(Tasks and exercises)
- A) Answer these questions using the Bronx Gothic review, one line each:
(i) How many lampshades did the writer count around the stage?
(ii) Where was the writer sitting?
(iii) Which way does Okpokwasili face during the opening scene?
- B) Reproduce the Bronx Gothic review from "From my vantage" up to and including "by Okwul Okpokwasili.".
- C) Write the next part of the Bronx Gothic review, carrying on from its final sentence.

[start of Page extract]

From my vantage point (top row and in the corner) there was enough time in the opening scene (which contained no dialogue whatsoever) to count fourteen lampshades dotted around the stage. I even had time to count them again, ostensibly to double-check that I hadn’t missed any, or if I did, it could only be because I couldn’t see them, not having a complete view of the performance area. But really Bronx Gothic opened with a scene in which nothing happened, and yet in another way, quite a lot was going on – it’s difficult to label precisely what it was, I suppose a form of interpretive dance, with rapid movements, sustained for an impressive length of time by Okwul Okpokwasili.
In this opening scene, Okpokwasili faces upstage, the sort of thing that actors do occasionally in order to briefly stifle laughter because something amusing has happened on stage (or indeed in the wings) but they must remain in character. Except here, the facing upstage thing goes on for so long that one feels compelled to try to work out what is happening, and/or what it means. I might have gotten this completely wrong, but I’ll put it out there anyway. It came across to me as though there was a struggle being portrayed, of the character wanting to move out of the restrictions and boundaries the character finds herself in, presumably through no fault of her own. It would only be a matter of time before something – anything – happens.

[end of Page extract]
[start of Recorded information]

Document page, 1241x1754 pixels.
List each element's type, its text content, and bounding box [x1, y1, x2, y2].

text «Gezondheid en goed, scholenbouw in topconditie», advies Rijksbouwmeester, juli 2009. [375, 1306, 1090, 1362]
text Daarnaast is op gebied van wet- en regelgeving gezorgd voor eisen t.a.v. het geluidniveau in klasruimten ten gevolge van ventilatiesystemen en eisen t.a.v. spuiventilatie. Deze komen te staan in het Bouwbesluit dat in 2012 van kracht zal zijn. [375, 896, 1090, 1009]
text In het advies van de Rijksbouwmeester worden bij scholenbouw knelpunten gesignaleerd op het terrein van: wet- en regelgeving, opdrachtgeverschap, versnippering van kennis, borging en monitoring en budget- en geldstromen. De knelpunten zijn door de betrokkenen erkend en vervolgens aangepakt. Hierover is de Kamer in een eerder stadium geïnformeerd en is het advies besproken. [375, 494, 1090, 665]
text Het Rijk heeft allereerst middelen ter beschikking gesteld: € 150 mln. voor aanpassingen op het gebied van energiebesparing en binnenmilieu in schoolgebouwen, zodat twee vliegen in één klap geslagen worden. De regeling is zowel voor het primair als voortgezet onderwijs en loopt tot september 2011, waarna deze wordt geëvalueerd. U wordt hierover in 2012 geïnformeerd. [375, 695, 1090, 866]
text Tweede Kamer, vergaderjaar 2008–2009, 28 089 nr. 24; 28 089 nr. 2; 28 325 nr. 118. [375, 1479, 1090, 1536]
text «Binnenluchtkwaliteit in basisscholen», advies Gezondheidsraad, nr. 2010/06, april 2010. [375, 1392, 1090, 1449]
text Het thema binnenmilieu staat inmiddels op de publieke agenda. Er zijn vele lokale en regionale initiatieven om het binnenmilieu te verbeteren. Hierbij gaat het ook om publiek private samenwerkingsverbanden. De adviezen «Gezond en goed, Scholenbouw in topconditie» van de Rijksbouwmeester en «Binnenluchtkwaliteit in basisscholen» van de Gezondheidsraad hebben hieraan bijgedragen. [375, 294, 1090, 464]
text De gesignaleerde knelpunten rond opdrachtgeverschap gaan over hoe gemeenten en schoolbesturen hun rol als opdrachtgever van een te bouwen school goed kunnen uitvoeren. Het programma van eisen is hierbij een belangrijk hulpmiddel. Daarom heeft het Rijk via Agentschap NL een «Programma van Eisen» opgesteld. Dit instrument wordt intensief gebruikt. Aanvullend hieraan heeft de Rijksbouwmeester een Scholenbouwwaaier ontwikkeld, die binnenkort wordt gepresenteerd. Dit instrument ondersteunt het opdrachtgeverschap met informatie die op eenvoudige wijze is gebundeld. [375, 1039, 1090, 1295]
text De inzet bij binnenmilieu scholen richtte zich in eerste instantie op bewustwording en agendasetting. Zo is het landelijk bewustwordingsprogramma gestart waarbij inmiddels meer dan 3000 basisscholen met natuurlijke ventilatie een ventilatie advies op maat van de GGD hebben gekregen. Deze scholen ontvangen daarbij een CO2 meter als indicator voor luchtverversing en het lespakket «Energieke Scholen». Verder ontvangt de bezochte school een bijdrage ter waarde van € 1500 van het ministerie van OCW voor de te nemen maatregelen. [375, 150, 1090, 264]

[end of Recorded information]

(Answers to the tasks)
- A)
(i) Fourteen.
(ii) In the top row, in the corner.
(iii) Upstage.

- B)
From my vantage point (top row and in the corner) there was enough time in the opening scene (which contained no dialogue whatsoever) to count fourteen lampshades dotted around the stage. I even had time to count them again, ostensibly to double-check that I hadn’t missed any, or if I did, it could only be because I couldn’t see them, not having a complete view of the performance area. But really Bronx Gothic opened with a scene in which nothing happened, and yet in another way, quite a lot was going on – it’s difficult to label precisely what it was, I suppose a form of interpretive dance, with rapid movements, sustained for an impressive length of time by Okwul Okpokwasili.

- C)
Then there were several more moments in which the character manages to turn to face the audience, but continues with the rapid movements, not saying anything. During this time, someone in my peripheral vision had clearly got their mobile telephone back out to check for messages or whatever it was they were doing, and very unusually, I had zero inclination to tell them to stop – they were really missing nothing. And in my own mind, to pass the time, I ended up with a fairly good idea of what I intend to buy at Sainsbury’s for the weekly grocery shop.
It seemed to me that Okpokwasili took on several different characters during the show: one of the reasons why none of them are listed in the programme is revealed in what I presume is an open letter to someone who has clearly done something contemptuous. In short, she denies the intended recipient (and thus, by extension, the audience) the “satisfaction” of signing off the letter with her own name. The script is poetic at times but is also very repetitive. I still don’t know why I should look at my hands, feet or some other body part and ask myself, “Am I awake?” or what good that will do to myself or anyone else. If this isn’t explained the first time around, simply repeating “Am I awake?” doesn’t mean I’m suddenly going to follow the eleventh time around.
But to answer the question, yes, I was awake, but I was also rather bored. There were, to be fair, some amusing moments – a fairly early scene recounting a ‘birds and bees’ conversation provided a schoolgirl character with a decent amount of information in a brief period, in a relatable and refreshingly honest manner. A lot of the show’s spoken word content was centred around sex – not just the mechanics and emotions of intercourse but encompassing the degradation and objectification of women both at a micro level through individuals’ stories and more widely in society at large.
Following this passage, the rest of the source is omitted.